Впрочем, о планах отца мне удалось узнать раньше остальных, так как сразу же после жесточайшего разноса, устроенного нерадивым чиновникам, когда отец приговорил троих из семи к смерти, он пожелал меня видеть и срочно вызвал пред свои ясные очи.

Поспешившая на зов родителя, я застыла на пороге — хана было не узнать. Словно от невыносимой головной боли, он сорвал с головы украшенный редчайшими драгоценными камнями и перьями тюрбан, и с отвращением отбросил в сторону. Подумать только, всего за одну ночь, виски отца резко побелели, резко контрастируя теперь с остальными, черными как смоль волосами.

Не в силах сдержать подступивших слез, я бросилась к нему и спрятала лицо у него на груди:

— Отец. Мне так жаль.

Он крепко прижал меня к себе, упираясь подбородком мне в макушку. Дурные предчувствия не давали покоя с тех самых пор, как я увидела его такого беспомощного расхаживающего перед ханским троном — одним из атрибутов его власти.

Мы оба молчали, каждый подбирал слова и не зная с чего начать, ждал, что первым заговорит другой. Наконец, я не выдержала:

— Отец, я так виновата. Мне нужно было рассказать тебе о своих подозрениях еще тогда, перед самым отъездом в Стамбул, но я так боялась, что могу ошибаться и навлечь кару на невинного человека, брата, что попросту…

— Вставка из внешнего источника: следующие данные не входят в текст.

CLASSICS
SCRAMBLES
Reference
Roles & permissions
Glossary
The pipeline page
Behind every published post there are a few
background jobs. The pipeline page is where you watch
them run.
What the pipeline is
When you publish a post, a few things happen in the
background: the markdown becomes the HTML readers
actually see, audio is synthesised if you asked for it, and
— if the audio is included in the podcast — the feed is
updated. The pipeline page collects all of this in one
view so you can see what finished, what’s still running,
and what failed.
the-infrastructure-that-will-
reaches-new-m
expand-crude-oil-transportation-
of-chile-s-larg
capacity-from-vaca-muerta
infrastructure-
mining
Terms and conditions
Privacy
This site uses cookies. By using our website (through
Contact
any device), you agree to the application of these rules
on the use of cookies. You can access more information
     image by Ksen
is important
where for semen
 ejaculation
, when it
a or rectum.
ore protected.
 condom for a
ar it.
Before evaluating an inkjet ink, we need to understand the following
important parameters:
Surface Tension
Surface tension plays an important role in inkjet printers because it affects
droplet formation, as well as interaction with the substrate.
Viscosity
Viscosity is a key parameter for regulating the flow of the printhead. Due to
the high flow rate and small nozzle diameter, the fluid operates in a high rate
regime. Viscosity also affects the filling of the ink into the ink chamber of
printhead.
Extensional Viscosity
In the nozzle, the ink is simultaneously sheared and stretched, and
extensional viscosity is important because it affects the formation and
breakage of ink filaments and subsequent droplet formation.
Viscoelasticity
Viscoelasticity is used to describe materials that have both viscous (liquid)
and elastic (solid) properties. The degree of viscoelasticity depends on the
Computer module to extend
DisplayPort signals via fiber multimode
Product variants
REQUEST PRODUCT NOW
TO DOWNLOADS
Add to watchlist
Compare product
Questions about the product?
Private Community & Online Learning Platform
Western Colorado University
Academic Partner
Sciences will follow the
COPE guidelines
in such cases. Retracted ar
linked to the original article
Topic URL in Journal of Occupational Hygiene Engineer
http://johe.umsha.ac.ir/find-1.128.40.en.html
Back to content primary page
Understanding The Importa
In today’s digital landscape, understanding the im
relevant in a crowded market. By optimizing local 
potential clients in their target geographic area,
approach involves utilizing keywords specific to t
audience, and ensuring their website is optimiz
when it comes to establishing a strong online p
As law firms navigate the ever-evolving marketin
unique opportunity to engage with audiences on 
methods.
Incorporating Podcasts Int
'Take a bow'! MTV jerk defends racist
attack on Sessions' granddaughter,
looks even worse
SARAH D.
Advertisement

— Нет, родная, — перебил меня отец, как в детстве успокаивающе гладя по голове, — это я виноват. Я должен был быть более внимательным к тому, кому собирался доверить престол. Столько лет греть на груди змею, и не знать о том, что она отравляет своим ядом все вокруг… Зейнаб тоже исчезла. Слуги говорят, что она растворилась в воздухе, мол только что была тут, а потом пропала. Суеверные идиоты. Как можно быть настолько глупыми? Я велел прочесать все потайные ходы, но пока безрезультатно, видимо ведьма подалась в горы, к сыну. Глупцы. Как только мои люди определят их местонахождение, судьбе этих негодяев не позавидует ни одна смертная душа. Я велю обезглавить Джабира, как обычного предателя, а трон передам рассудительному Мураду, который, уверен, меня не подведет.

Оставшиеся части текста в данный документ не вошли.